> WORK REQUIRED
Render the entire listing below as a JSON list of strings, with one string for each line and no entries for blank lines.
--- START ---
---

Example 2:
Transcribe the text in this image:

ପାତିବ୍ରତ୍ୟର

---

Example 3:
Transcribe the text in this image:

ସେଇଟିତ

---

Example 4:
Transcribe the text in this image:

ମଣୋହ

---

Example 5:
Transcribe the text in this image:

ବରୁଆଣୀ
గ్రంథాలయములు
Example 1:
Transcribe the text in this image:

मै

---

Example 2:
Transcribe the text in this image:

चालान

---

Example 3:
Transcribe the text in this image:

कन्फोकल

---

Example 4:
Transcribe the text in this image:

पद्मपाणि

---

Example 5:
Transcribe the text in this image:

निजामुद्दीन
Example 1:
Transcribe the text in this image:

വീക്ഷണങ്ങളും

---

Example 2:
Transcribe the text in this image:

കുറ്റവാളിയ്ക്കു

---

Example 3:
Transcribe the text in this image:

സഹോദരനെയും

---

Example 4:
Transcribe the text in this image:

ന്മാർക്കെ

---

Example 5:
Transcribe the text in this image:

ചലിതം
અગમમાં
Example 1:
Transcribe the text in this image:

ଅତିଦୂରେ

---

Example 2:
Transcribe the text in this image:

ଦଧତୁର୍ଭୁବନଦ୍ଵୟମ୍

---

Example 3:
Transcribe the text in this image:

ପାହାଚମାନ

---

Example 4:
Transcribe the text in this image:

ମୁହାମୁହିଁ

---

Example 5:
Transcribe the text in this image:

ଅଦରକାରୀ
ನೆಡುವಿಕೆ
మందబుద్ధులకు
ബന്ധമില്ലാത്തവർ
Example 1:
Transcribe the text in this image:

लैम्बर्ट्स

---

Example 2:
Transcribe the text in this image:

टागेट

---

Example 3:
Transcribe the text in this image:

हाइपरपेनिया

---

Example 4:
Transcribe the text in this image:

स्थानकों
--- END ---
> FULL OUTPUT
[
  "---",
  "Example 2:",
  "Transcribe the text in this image:",
  "ପାତିବ୍ରତ୍ୟର",
  "---",
  "Example 3:",
  "Transcribe the text in this image:",
  "ସେଇଟିତ",
  "---",
  "Example 4:",
  "Transcribe the text in this image:",
  "ମଣୋହ",
  "---",
  "Example 5:",
  "Transcribe the text in this image:",
  "ବରୁଆଣୀ",
  "గ్రంథాలయములు",
  "Example 1:",
  "Transcribe the text in this image:",
  "मै",
  "---",
  "Example 2:",
  "Transcribe the text in this image:",
  "चालान",
  "---",
  "Example 3:",
  "Transcribe the text in this image:",
  "कन्फोकल",
  "---",
  "Example 4:",
  "Transcribe the text in this image:",
  "पद्मपाणि",
  "---",
  "Example 5:",
  "Transcribe the text in this image:",
  "निजामुद्दीन",
  "Example 1:",
  "Transcribe the text in this image:",
  "വീക്ഷണങ്ങളും",
  "---",
  "Example 2:",
  "Transcribe the text in this image:",
  "കുറ്റവാളിയ്ക്കു",
  "---",
  "Example 3:",
  "Transcribe the text in this image:",
  "സഹോദരനെയും",
  "---",
  "Example 4:",
  "Transcribe the text in this image:",
  "ന്മാർക്കെ",
  "---",
  "Example 5:",
  "Transcribe the text in this image:",
  "ചലിതം",
  "અગમમાં",
  "Example 1:",
  "Transcribe the text in this image:",
  "ଅତିଦୂରେ",
  "---",
  "Example 2:",
  "Transcribe the text in this image:",
  "ଦଧତୁର୍ଭୁବନଦ୍ଵୟମ୍",
  "---",
  "Example 3:",
  "Transcribe the text in this image:",
  "ପାହାଚମାନ",
  "---",
  "Example 4:",
  "Transcribe the text in this image:",
  "ମୁହାମୁହିଁ",
  "---",
  "Example 5:",
  "Transcribe the text in this image:",
  "ଅଦରକାରୀ",
  "ನೆಡುವಿಕೆ",
  "మందబుద్ధులకు",
  "ബന്ധമില്ലാത്തവർ",
  "Example 1:",
  "Transcribe the text in this image:",
  "लैम्बर्ट्स",
  "---",
  "Example 2:",
  "Transcribe the text in this image:",
  "टागेट",
  "---",
  "Example 3:",
  "Transcribe the text in this image:",
  "हाइपरपेनिया",
  "---",
  "Example 4:",
  "Transcribe the text in this image:",
  "स्थानकों"
]